Recall that Syria did this after Israel bombed the nuclear site that North Koreans were working on, prior to saying the IAEA could inspect the site. It may be that this is a standard North Korean method. Which we should keep in mind as we seek to put inspectors back into North Korea.
Actually, I don't think a Facebook photo of Ahmadinejad standing next to a missile where he just wrote, in Farsi and English, "One missile for the one-bomb state" on the nose cone would be iron-clad proof for those who oppose stopping Iran. Any iron-clad proof is likely to come way too late.
I don't understand why opponents stress the bad things that could happen if we or Israel strikes Iran. Yes, bad things could happen. But the funny thing is, many of the bad things assume Iran is completely irrational by arguing Iran will--quite naturally--attack America and Arab countries if Israel attacks Iran. Or they assume Iran will choke off oil exports that will affect Iran just as badly if Hormuz is shut down for long.
But far worse things could happen if an Iran as irrational as even opponents of attacking Iran's nuclear program gets nuclear weapons. Even if Iran doesn't quickly use their nuclear capacity to attack Israel--who would then respond in kind--the resulting path of nuclear proliferation in the volatile Middle East would in time lead to an even worse nuclear exchange. I'm pretty confident about that. Is bombing Iran really madness?
My old friend Professor Sir Michael Howard, now 89 years old but still the repository of greater wisdom than any other British strategic thinker, said to me a while back: ‘The only thing worse than the prospect of an Iran with nuclear weapons would be the consequences of using force to stop them.’ This still seems a statesmanlike assessment.
We have learned to live with a world in which the Pakistanis, Indians and North Koreans have nuclear weapons — and, of course, the Israelis.
However reckless the fanatics in Tehran, it is hard to imagine them launching an unprovoked nuclear assault on Israel, amid the certainty of annihilatory retaliation.
Their failure of imagination shouldn't stay our hand. The British faced a madman before who they couldn't imagine would act in any way other than that of a properly trained British gentlemen when faced with reality and the horrors of war. But not a madman with nukes who might think taking one for the ummah is a beautiful idea with acceptable collateral damage (if they even think that "involuntary martyrs on a nuclear scale is damage at all).

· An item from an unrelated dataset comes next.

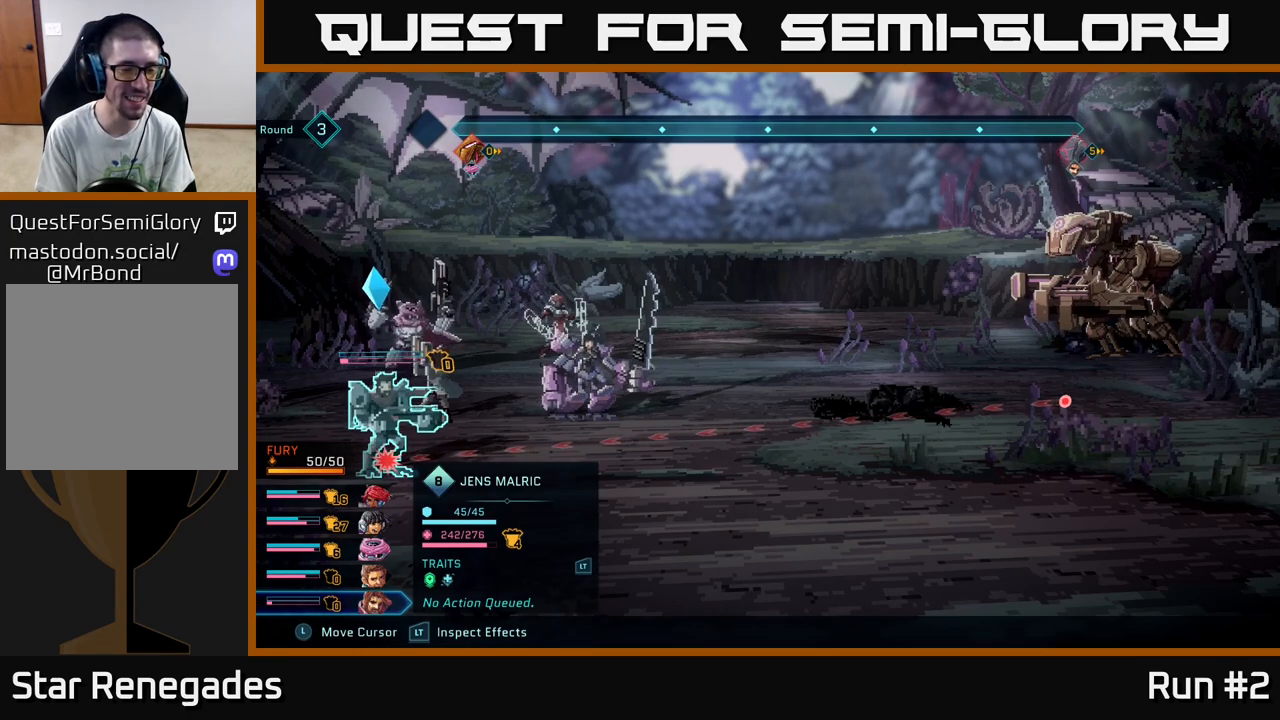
{"buttons": ["R2"], "left_stick": "center", "right_stick": "center", "events": []}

You ain't seen nothin', yet, on that score if we let Iran get nuclear weapons.
I'd rather have regime change in Iran to stop them. But failure to spend the last decade working on that or using the last decade to squeeze Iran economically to increase unrest has made anything we might do on those fronts too little and too late.
Opponents of striking Iran say use of force should be the last resort only after all other options are exhausted? I dispute that but let's assume that is correct. Hey, guess what? All other options to prevent Iran from going nuclear are pretty much exhausted.
And guess what else? Waiting so long before striking is just giving Iran not just the chance to bury their program deeper, but to disperse it to places we don't see. Are we having fun yet?
So in the end, striking Iran doesn't "solve" the problem. I admit that freely. Few actions in the foreign affairs realm are silver bullets that solve a problem once and for all. In the end, a more enduring solution to nutballs in Iran wanting nukes isn't to keep the nutballs from getting nukes but to get rid of the nutballs. But for now, we must have more time--time with a non-nuclear Iran.